== Task to carry out ==
Repeat every entry word for word, skipping the pictures.

== Provided data ==
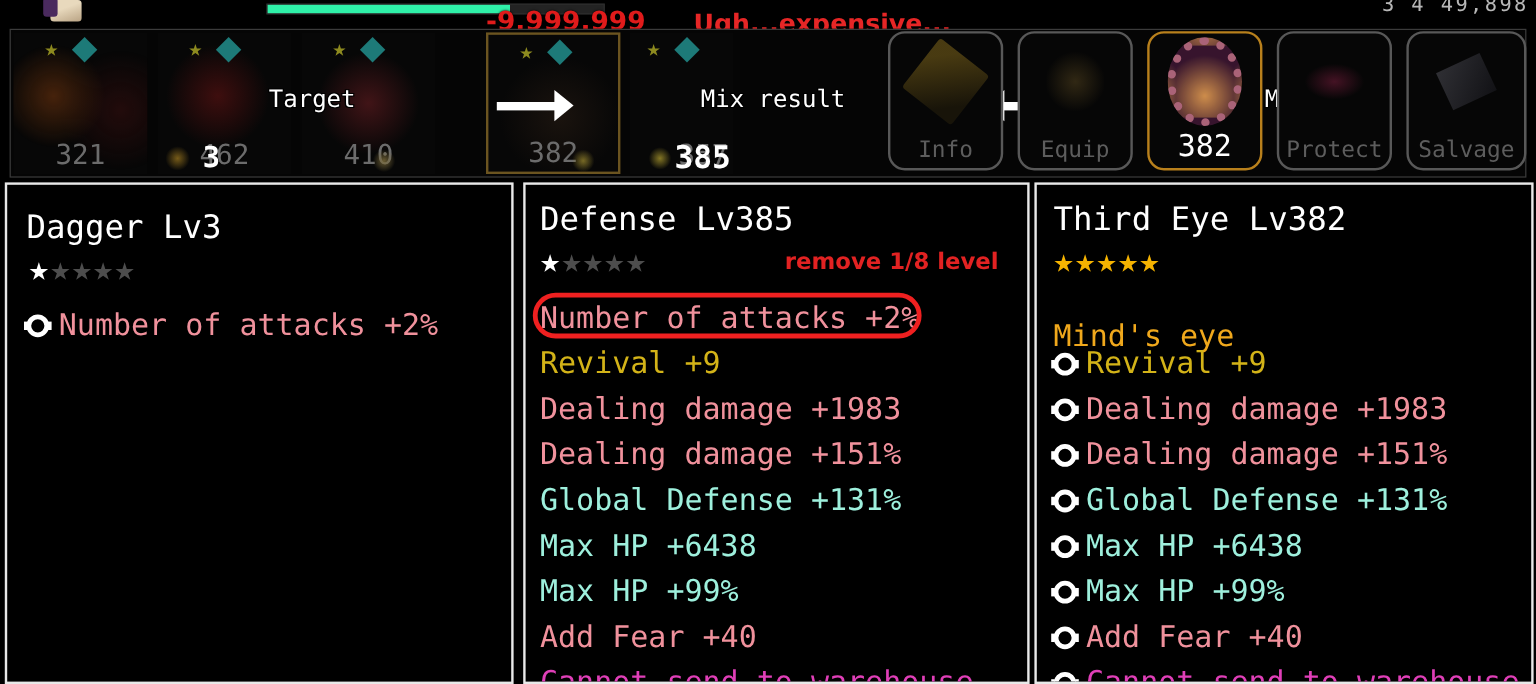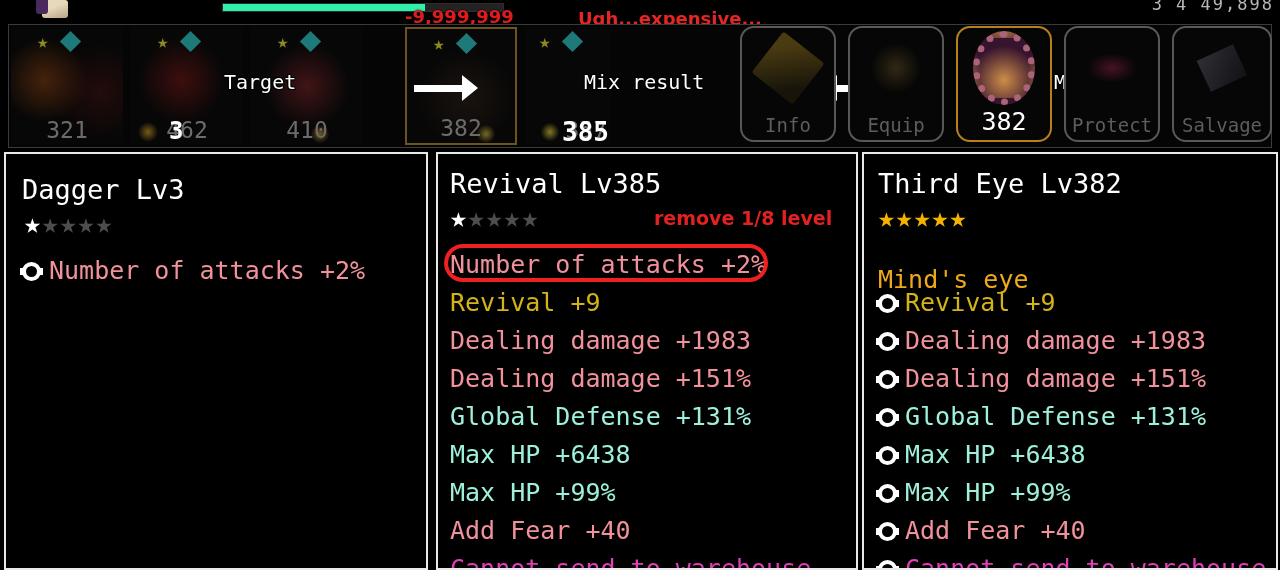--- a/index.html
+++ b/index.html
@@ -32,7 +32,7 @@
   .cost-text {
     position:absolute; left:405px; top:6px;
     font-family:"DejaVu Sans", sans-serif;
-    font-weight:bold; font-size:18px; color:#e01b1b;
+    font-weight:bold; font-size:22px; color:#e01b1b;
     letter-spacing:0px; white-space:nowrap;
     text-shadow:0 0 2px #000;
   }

== Solution to the exercise ==
--- a/index.html
+++ b/index.html
@@ -32,7 +32,7 @@
   .cost-text {
     position:absolute; left:405px; top:6px;
     font-family:"DejaVu Sans", sans-serif;
-    font-weight:bold; font-size:18px; color:#e01b1b;
+    font-weight:bold; font-size:22px; color:#e01b1b;
     letter-spacing:0px; white-space:nowrap;
     text-shadow:0 0 2px #000;
   }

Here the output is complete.